Endowment Mortgages UK

Endowment mortgages were a very popular method in the U.K. in the 1980s and 1990s to buy a house. This type of deals combined a mortgage loan with one or more endowment policies in which the borrower invested; this was an interest-only loan and the policy was an assurance that the original amount will be paid off from the returns of the policy. The borrower had to pay only the interest on the loan amount to the lender; the capital was supposed to be paid off at the end of the loan term by the lump sum amount that the borrower receives when the endowment policy matures. This gave the borrower much relief from the liabilities of re-paying a huge loan amount. Endowment mortgages were so popular in the U.K. that the early 1980s witnessed a peak in endowment policy and endowment mortgage sales. At the initial stage, those who bought endowment policies also got tax relief on the monthly premiums; this also boosted the sales of endowment policies for mortgage purpose.
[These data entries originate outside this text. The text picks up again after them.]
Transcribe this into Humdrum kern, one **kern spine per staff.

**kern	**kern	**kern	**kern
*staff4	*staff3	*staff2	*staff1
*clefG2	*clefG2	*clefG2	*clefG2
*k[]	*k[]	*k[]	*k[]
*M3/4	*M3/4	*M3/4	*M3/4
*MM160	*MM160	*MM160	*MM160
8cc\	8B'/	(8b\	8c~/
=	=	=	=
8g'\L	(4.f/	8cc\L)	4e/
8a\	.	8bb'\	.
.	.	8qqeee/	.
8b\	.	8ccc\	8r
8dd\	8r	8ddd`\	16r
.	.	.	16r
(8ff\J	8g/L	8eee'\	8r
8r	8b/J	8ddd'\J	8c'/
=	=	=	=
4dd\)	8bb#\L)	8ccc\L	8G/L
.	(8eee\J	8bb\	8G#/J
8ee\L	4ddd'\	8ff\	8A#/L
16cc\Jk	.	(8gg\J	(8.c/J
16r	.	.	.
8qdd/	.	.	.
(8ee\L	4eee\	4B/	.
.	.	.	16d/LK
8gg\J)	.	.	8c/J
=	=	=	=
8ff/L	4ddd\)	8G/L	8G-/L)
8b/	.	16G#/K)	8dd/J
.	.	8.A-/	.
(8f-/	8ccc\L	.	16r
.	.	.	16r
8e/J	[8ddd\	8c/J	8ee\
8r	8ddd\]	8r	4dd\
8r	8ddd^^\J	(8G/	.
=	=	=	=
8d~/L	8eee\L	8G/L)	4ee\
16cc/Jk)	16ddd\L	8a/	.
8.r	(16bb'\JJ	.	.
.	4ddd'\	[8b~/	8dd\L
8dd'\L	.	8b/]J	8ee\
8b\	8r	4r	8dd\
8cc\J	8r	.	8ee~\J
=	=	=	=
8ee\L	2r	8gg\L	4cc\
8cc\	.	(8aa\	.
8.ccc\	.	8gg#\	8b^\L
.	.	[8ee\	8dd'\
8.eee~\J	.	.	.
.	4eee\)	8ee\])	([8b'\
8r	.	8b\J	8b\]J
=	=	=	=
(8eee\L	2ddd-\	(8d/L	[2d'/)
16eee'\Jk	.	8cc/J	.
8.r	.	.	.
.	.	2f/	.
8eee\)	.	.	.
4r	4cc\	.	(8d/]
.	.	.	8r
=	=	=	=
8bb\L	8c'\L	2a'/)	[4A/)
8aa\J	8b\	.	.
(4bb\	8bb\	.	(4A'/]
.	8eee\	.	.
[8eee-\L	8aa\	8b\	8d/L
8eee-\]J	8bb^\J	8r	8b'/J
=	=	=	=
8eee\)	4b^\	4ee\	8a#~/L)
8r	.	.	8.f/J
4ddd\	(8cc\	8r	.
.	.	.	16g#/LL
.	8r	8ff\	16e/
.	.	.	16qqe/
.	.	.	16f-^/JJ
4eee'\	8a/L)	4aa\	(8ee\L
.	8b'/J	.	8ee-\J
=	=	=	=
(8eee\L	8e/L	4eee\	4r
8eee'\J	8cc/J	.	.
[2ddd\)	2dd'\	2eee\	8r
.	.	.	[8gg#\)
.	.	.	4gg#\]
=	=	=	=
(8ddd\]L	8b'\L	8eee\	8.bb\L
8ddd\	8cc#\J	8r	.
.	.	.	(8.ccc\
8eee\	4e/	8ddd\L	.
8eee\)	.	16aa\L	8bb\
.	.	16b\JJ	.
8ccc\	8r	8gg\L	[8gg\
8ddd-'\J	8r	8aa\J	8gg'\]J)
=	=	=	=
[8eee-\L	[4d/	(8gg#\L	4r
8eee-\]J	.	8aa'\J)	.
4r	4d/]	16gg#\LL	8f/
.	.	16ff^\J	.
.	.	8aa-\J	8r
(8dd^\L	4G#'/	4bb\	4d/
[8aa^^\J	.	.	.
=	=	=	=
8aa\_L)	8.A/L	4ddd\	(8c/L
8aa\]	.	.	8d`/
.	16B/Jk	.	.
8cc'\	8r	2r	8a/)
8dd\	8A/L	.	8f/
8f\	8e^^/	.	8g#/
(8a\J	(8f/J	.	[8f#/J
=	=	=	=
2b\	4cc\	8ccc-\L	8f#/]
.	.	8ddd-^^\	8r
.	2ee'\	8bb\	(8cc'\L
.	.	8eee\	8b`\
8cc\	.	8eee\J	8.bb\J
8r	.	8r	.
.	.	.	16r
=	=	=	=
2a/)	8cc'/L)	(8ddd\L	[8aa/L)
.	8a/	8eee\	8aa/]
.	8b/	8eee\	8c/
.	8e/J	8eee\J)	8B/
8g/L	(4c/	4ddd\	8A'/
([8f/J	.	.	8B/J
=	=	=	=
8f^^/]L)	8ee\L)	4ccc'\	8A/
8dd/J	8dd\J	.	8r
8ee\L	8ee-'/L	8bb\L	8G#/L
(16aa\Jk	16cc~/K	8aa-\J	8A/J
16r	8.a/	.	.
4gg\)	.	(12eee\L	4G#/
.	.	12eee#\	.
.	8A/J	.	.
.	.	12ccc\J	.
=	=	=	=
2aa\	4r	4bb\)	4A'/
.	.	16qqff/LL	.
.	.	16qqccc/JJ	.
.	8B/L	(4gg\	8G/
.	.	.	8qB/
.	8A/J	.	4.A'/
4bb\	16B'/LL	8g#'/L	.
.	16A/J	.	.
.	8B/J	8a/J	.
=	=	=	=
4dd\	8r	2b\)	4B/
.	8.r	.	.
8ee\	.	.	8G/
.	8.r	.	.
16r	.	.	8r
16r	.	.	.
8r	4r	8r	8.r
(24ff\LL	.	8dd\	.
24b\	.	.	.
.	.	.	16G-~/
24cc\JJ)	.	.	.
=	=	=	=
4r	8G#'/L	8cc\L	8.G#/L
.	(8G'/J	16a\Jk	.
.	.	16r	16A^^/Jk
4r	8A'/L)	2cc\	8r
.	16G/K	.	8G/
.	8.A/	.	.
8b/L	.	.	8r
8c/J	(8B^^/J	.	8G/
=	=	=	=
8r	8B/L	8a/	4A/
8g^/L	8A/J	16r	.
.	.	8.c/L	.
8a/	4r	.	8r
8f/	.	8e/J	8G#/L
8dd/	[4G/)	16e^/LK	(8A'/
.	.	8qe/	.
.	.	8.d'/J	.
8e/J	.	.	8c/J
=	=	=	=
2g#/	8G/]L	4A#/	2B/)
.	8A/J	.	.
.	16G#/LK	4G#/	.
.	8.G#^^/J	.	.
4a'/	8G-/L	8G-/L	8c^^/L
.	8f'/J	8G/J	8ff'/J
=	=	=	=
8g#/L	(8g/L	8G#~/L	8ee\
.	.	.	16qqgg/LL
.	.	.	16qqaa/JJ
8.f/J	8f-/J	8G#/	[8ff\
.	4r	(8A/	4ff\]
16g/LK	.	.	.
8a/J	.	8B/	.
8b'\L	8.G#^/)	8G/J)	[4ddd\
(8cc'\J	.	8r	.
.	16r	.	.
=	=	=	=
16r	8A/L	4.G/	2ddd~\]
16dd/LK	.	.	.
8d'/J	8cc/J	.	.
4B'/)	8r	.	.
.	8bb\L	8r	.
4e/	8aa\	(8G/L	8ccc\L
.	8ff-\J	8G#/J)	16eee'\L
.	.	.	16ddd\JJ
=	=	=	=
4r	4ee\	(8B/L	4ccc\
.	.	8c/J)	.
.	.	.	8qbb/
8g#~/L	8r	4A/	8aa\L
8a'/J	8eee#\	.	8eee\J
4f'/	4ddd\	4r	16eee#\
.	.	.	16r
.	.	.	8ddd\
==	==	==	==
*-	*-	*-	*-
Endowment mortgages made its appearance in the U.K. as early as the 1970s. When they were originally introduced to the U.K. customers, they were linked to the ‘with profits’ policies, which later switched to ‘unit linked’ policies in which the value of the insurance amount depended greatly on the stock market price fluctuations. At the initial stage, these endowment mortgages offered very less monthly repayments when compared to the regular repayment mortgages along with the attraction of a cash benefit from the lump sum insurance returns. More and more people began to buy the endowment mortgage policies offered originally by life insurance companies that wanted to monopolize the highly profitable mortgage market in the country. The endowment mortgages gave the borrowers the freedom to own a house without having to bother about paying a huge amount every month as loan premium. Instead, they paid only the interest and left everything else to the endowment policy.

However, this boom was not to last for too long. The mis-selling of endowment mortgages became widespread which was mostly the result of selling the wrong policies for a hefty commission; the assurance of paying off the capital seemed no more valid as the amount that the insurer received was not sufficient to repay the loan. The borrowers had to find other ways to meet their financial crisis; they began to surrender or sell their policies. Surrendering the policies to the life insurance company for a value they decided was not suitable for many; they sold their policies to third parties that offered more than the surrender value. Buying endowment policies from the borrowers of mortgage loans became an industry in the U.K. leading to the establishment of Traded Endowment Specialists that acted as intermediaries to buy and resell the policies.